Proving that a minimal spanning set is linearly independent Proving that a minimal spanning set is linearly independent.
Show that the two statements are equivalent:


*

*$\textbf{S}$ spans $\textbf{V}$ but any proper subset of $\textbf{S}$ does not span $\textbf{V}$.

*$\textbf{S}$ is linearly independent and any subset of $\textbf{V}$ properly containing $\textbf{S}$ is linearly dependent.


What I have tried for the first part is a proof by contradiction, can someone please tell me if this is right or not:-
Let $\textbf{S} = \{v_1,v_2,\ldots,v_n\}$
Assume that $\textbf{S}$ is linearly dependent.
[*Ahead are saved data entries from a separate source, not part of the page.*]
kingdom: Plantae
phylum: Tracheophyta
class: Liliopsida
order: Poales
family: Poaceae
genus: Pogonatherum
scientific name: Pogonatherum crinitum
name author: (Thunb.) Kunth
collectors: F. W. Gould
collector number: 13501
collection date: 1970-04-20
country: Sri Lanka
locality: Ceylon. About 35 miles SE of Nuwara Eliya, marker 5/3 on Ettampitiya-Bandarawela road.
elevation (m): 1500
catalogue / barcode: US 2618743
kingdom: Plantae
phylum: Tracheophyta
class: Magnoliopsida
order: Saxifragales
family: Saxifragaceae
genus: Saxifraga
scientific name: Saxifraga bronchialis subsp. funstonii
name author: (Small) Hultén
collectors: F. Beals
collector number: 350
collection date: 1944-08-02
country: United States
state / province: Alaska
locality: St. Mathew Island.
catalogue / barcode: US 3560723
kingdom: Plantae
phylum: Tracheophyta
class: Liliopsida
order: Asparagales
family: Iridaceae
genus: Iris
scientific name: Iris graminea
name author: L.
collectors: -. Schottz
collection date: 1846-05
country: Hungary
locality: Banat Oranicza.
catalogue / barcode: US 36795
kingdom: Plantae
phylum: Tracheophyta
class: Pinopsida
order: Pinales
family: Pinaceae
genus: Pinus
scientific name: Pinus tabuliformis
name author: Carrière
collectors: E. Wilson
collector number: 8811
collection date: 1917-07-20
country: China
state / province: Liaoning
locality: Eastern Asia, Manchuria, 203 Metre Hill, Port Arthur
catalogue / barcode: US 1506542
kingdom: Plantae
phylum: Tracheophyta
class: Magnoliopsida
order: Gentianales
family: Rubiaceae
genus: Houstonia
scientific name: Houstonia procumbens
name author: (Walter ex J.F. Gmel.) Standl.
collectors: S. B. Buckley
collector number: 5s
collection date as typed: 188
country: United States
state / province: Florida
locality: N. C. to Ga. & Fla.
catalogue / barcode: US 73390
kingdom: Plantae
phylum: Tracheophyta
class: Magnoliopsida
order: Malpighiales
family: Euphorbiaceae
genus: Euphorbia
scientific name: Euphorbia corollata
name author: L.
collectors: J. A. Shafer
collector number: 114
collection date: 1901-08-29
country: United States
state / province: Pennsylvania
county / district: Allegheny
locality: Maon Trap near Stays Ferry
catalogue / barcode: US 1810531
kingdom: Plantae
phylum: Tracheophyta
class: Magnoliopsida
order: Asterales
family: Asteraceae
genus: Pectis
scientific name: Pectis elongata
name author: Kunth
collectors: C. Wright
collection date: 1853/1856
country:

This implies that there must be at least one vector say $v_k$ with $1 \leq k \leq n$ such that $v_k$ can be expressed as a linear combination of $S'=\{v_1,\ldots,v_{k-1},v_{k+1},\ldots,v_n\}$ but then Span{$\textbf{S}$}=Span$\{v_1,\ldots,v_{k-1},v_{k+1},\ldots,v_n\}$=V. This is a contradiction since $S' \subset \textbf{S}$ Hence assumption is false and $\textbf{S}$ is linearly independent. Is this correct so far? 
How would I go about showing the second part? In my opinion it's not always true, since you can have a vector say $v_{n+1}$ which is a linear combination of the vectors in S, and then a subset of V say $\textbf{S}\cup v_{n+1}$ will not be linearly independent.
 A: I assume that property 2 reads

$S$ is linearly independent and any subset of $V$ properly containing $S$ is linearly dependent.

Property 2 as written in the question is false for every set $S$, because $S\cup\{0\}$ is a subset of $V$ containing $S$ and is linearly dependent.
I'll also assume as known that, if $S$ is a subset of $V$, $v\in S$ and $v$ is a linear combination of $S\setminus\{v\}$, then $\operatorname{Span}(S)=\operatorname{Span}(S\setminus\{v\})$.

(1)$\implies$(2) Assume (1) and suppose $S$ is linearly dependent. This means that there is $v\in S$ such that $v$ is a linear combination of $S\setminus\{v\}$. But then $S\setminus\{v\}$ is a spanning set of $V$, contradicting (1). [This is already in the question and is correct.]
Let $T$ be a subset of $V$ properly containing $S$. If $v\in T\setminus S$, then $v$ is a linear combination of $S$, which implies $v$ is a linear combination of $T\setminus\{v\}$, so $T$ is linearly dependent.
(2)$\implies$(1) Assume (2). Let $v\in V$; if $v\notin S$, then $S\cup\{v\}$ is linearly dependent by hypothesis. Therefore there are $v_1,v_2,\dots,v_n\in S$ and scalars $\alpha,\alpha_1,\dots,\alpha_n$, not all zero, such that
$$
\alpha v+\alpha_1v_1+\dots+\alpha_nv_n=0
$$
But $\alpha=0$ would also imply $\alpha_1=\alpha_2=\dots=\alpha_n=0$, contrary to the hypotheses. Hence $\alpha\ne0$ and $v\in\operatorname{Span}(S)$.
It remains to show that no proper subset of $S$ is a spanning set. Suppose $T\subsetneq S$ is a spanning set. Then $S$, which properly contains a spanning set, is linearly dependent.